Extract every line of text from all the entries below, reproducing each one character for character. Leave the pictures out.

[Collected data]

________________________

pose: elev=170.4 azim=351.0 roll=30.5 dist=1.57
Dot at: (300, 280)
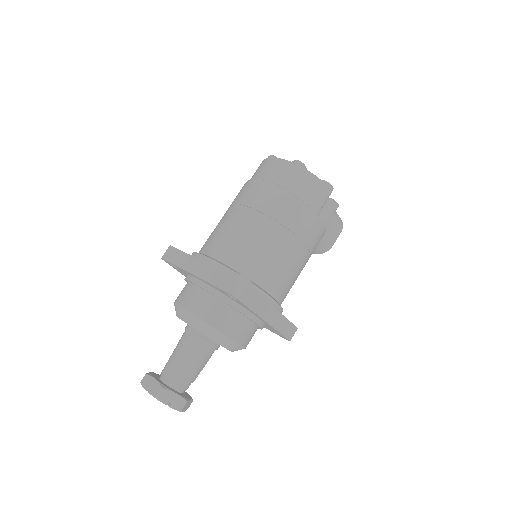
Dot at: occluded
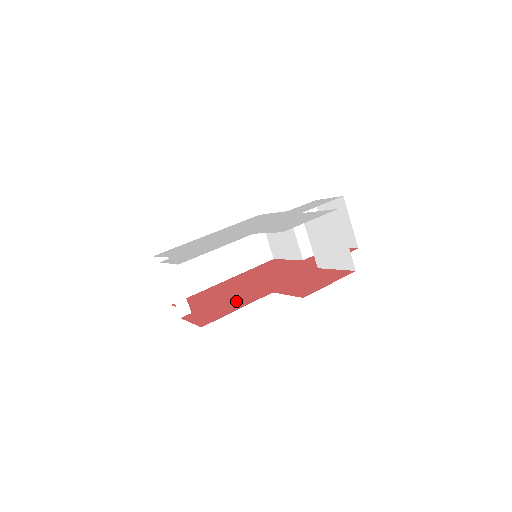
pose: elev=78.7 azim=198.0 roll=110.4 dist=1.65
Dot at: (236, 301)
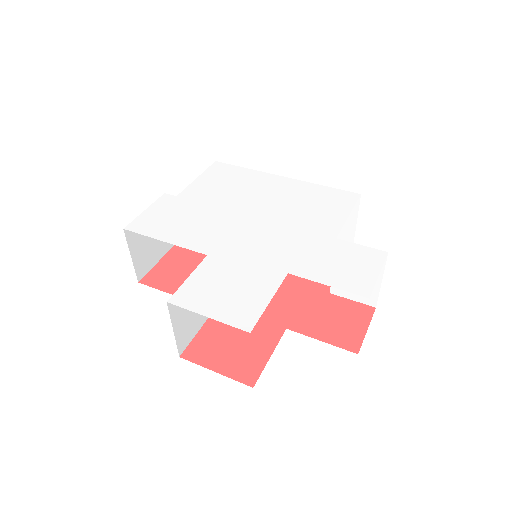
Dot at: occluded
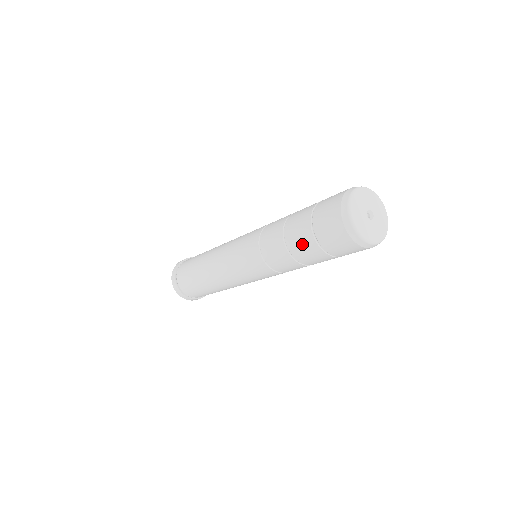
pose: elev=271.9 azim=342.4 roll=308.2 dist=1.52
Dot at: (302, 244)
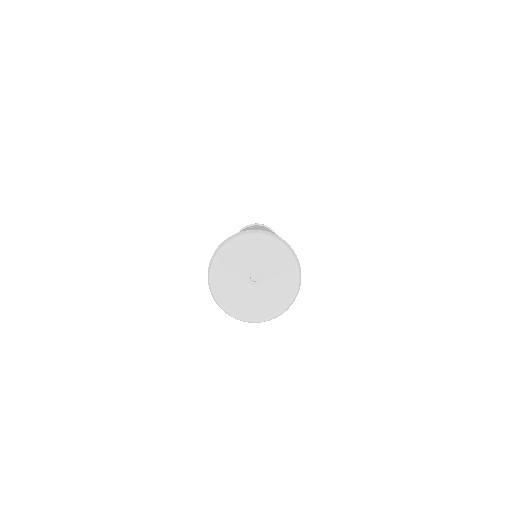
Dot at: occluded
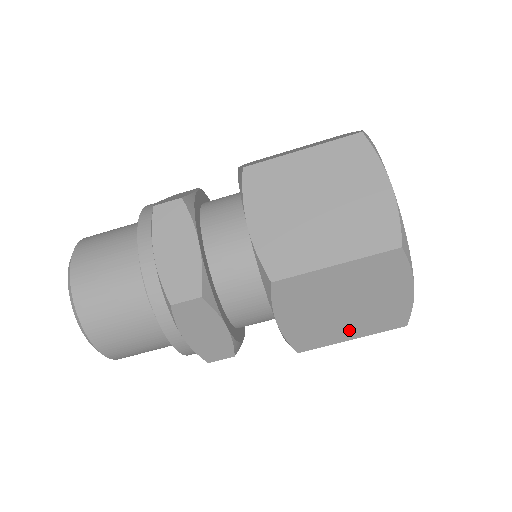
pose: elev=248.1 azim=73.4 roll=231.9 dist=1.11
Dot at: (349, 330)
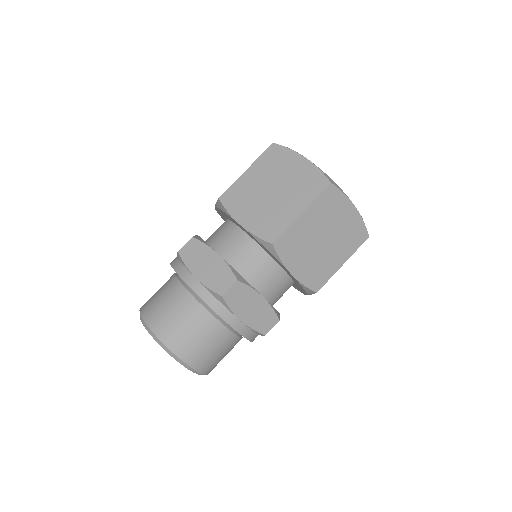
Dot at: (337, 258)
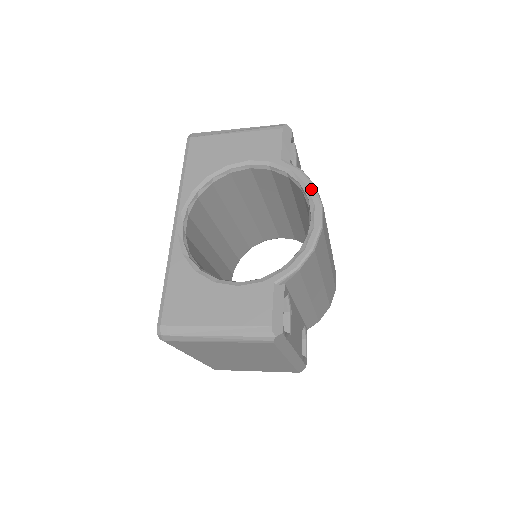
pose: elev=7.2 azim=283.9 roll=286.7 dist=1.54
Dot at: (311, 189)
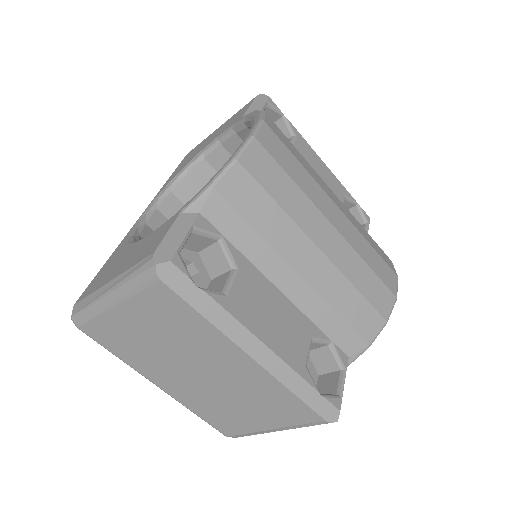
Dot at: (256, 115)
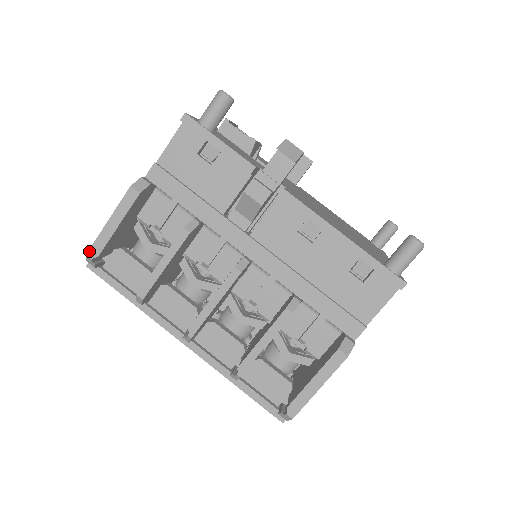
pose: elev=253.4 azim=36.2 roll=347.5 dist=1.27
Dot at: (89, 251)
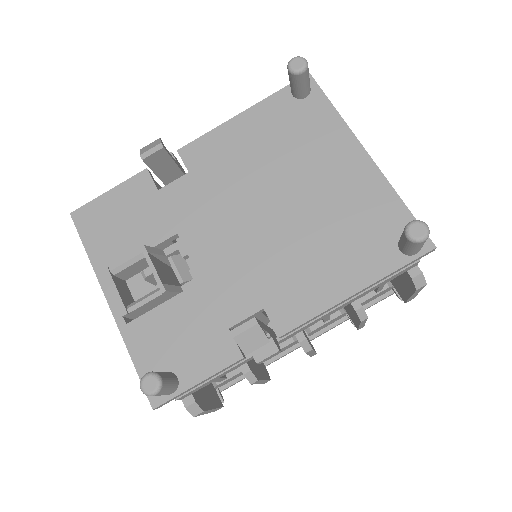
Dot at: occluded
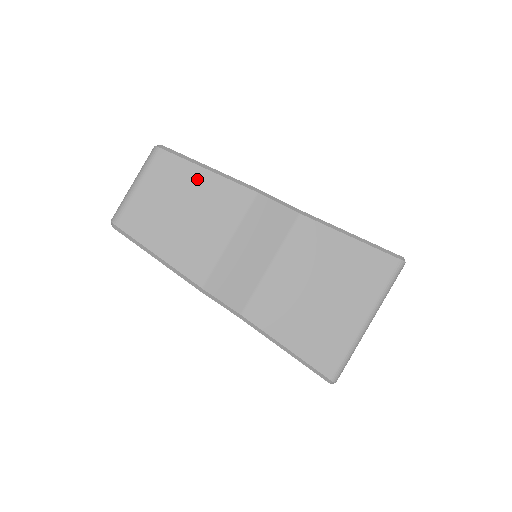
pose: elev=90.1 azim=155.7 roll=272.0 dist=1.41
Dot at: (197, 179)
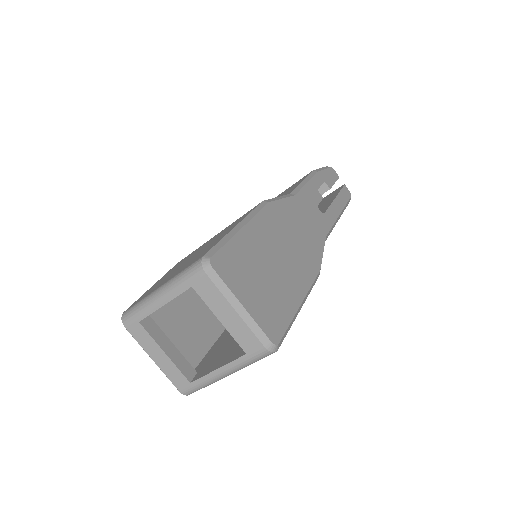
Dot at: occluded
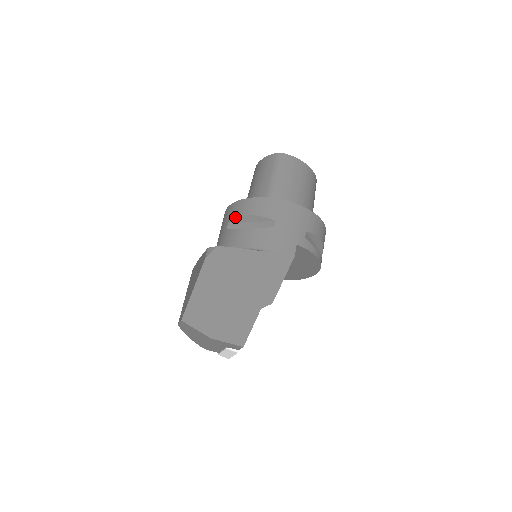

________________________

= Task output =
pose: elev=170.4 azim=351.0 roll=30.5 dist=1.57
Dot at: (300, 280)
Dot at: occluded
pose: elev=78.7 azim=198.0 roll=110.4 dist=1.65
Dot at: (236, 301)
Dot at: occluded
pose: elev=271.9 azim=342.4 roll=308.2 dist=1.52
Dot at: (302, 244)
Dot at: occluded
pose: elev=248.1 azim=73.4 roll=231.9 dist=1.11
Dot at: (349, 330)
Dot at: (337, 258)
pose: elev=7.2 azim=283.9 roll=286.7 dist=1.54
Dot at: (311, 189)
Dot at: (256, 115)
pose: elev=253.4 azim=36.2 roll=347.5 dist=1.27
Dot at: (89, 251)
Dot at: occluded
pose: elev=90.1 azim=155.7 roll=272.0 dist=1.41
Dot at: (197, 179)
Dot at: occluded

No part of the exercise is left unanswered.